Si l’avis est partagé par la majorité des participants, d’un côté comme de l’autre, chacun a néanmoins en tête son lot d’anecdotes sur des contrôles délicats, à l’instar de Lilian Thuram :

« J’ai vécu en cité, où tout le monde a un a priori sur la police, qui n’incarne plus l’image d’un corps professionnel au service du citoyen. Moi, je me disais souvent, qu’en raison de ma couleur de peau, je ne devais surtout pas être au mauvais endroit au mauvais moment. »

Frédéric, ancien sapeur-pompier qui accepté de jouer avec le maillot bleu des policiers, se souvient d’un contrôle où il avait été « fouillé avec insistance sans raison ». Plus surprenant, Pierre, ancien proche de la mouvance d’ultragauche, devenu policier dans le renseignement, conserve de mauvais souvenirs de gardes à vue, « où les procédés d’intimidation et d’humiliation étaient légion ».

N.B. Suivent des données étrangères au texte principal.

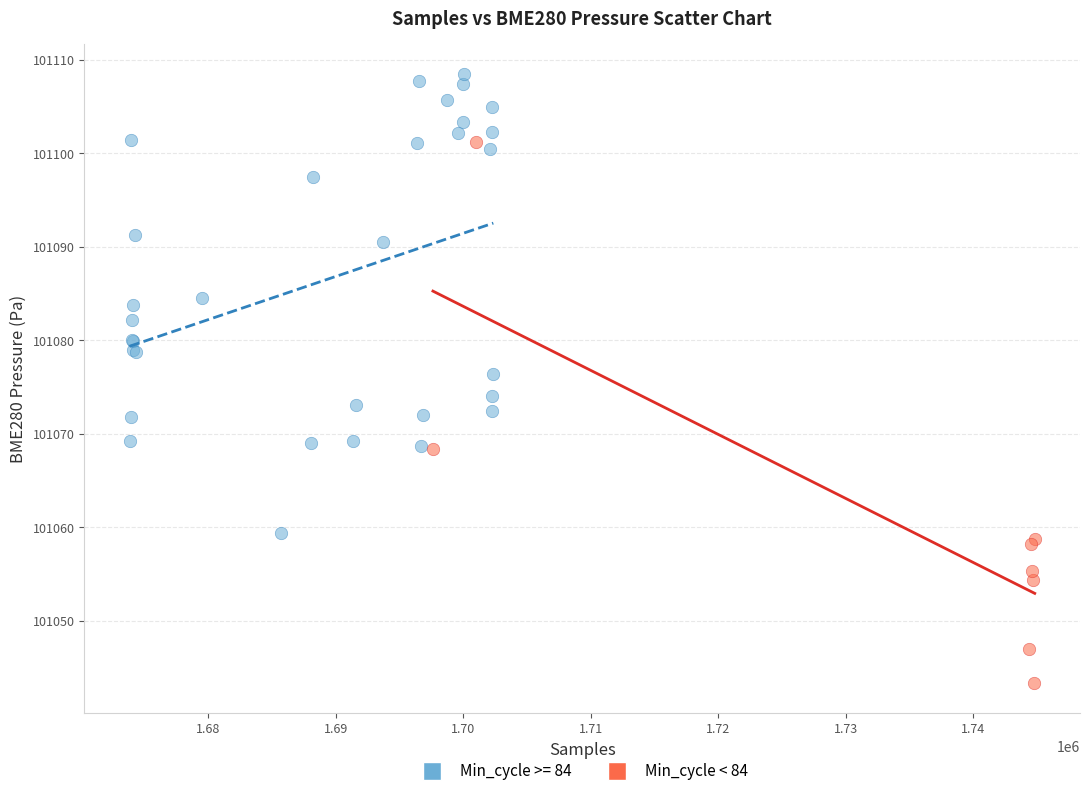

Which series has the widest spread of Y values?

Min_cycle < 84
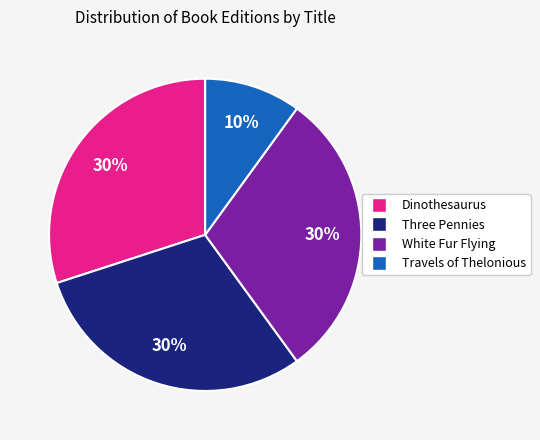

Which has a higher value, White Fur Flying or Travels of Thelonious?

White Fur Flying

Les fonctionnaires confient leurs griefs, qu’ils adressent davantage à leur hiérarchie et aux politiques. Philippe évoque pêle-mêle l’indigence des moyens matériels, le manque d’effectifs, la politique du chiffre qui donne lieu à des contrôles systématiques ou encore le système de prime de la hiérarchie qui installe une pression insidieuse sur les équipes de terrain.

« Il faut bien comprendre que ces derniers mois, voire années, nous avons été surmobilisés : attentats, loi travail, état d’urgence, Euro 2016. Les équipes sont à bout. Les policiers n’ont plus le temps de discuter, ils font de l’abattage. »

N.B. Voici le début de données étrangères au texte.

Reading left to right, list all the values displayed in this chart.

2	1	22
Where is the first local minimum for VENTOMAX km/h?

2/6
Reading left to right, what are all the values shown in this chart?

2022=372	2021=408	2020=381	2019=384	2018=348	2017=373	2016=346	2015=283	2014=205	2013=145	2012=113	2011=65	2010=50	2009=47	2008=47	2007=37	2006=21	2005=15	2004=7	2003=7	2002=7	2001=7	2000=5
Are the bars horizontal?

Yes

Lors du match de football entre des citoyens et des policiers, au stade de la Plaine, dans le 15e arrondissement de Paris, le 13 mai 2017. | Cyril Marcilhacy / ITEM

Faire « tomber des murs »

Alors quelle solution ? Ce type d’initiative est vue comme un début. « Par l’intermédiaire du jeu, on fait tomber des murs, on se connaît mieux », commente Lilian Thuram. « J’ai découvert plein de spécialisations différentes au sein de la police », commente un participant. « Tensions, peurs, appréhensions naissent de la méconnaissance. Ce match permet à petite échelle de casser les peurs et les fantasmes », résume Philippe, le CRS, pour qui le policier doit retrouver son rôle initial, « celui de gardien de la paix, donc de protecteur ».

« L’Etat devrait instaurer des politiques de la ville pour que les cités ne soient pas insalubres et que les gens ne soient plus parqués à l’écart. Les jeunes seraient moins remontés », estime Yvan, 36 ans, qui travaille au sein d’une brigade spéciale antidrogue en banlieue parisienne et qui, à la fin du match, a proposé à un membre de l’équipe adverse de se revoir autour d’un verre.

Conscient que le dialogue ne suffira pas, Philippe propose des mesures plus pragmatiques, comme supprimer les primes accordées à la hiérarchie pour redistribuer des moyens aux équipes de terrain. Et surtout, réinstaurer la police de proximité. Lors de la campagne présidentielle, Emmanuel Macron s’est positionné en faveur d’une police « mieux intégrée dans le tissu social des quartiers, mieux à même d’intervenir avec discernement et de traiter les problèmes de proximité ». « Plaider en faveur d’un retour de la police de proximité est une question de bon sens », approuve Lilian Thuram.

Pour Jean-Pierre Havrin, ancien commissaire qui avait impulsé cette police de proximité alors qu’il était conseiller au ministère de l’intérieur sous Jean-Pierre Chevènement, « il faudra juste trouver un autre nom, car maintenant l’opinion publique apparente cela à une police Bisounours ». Présent à ce match, qui s’est soldé par un 3-3, il lance au nouveau président :

« La police de proximité repose sur une volonté de recréer du lien avec la population, en allant à sa rencontre, en désamorçant les tensions par le dialogue. Cette reconquête du territoire demande du temps, plus qu’un mandat, donc il faut du courage pour la mener. »

« Emmanuel Macron a proposé une nouvelle sorte de police de proximité, mais il ne s’agit pas de dépouiller certains services de police pour donner des moyens à la pol prox », prévient Sandra. Le collectif Citoyens et policiers prévoit pour la rentrée parlementaire de septembre de nouvelles actions.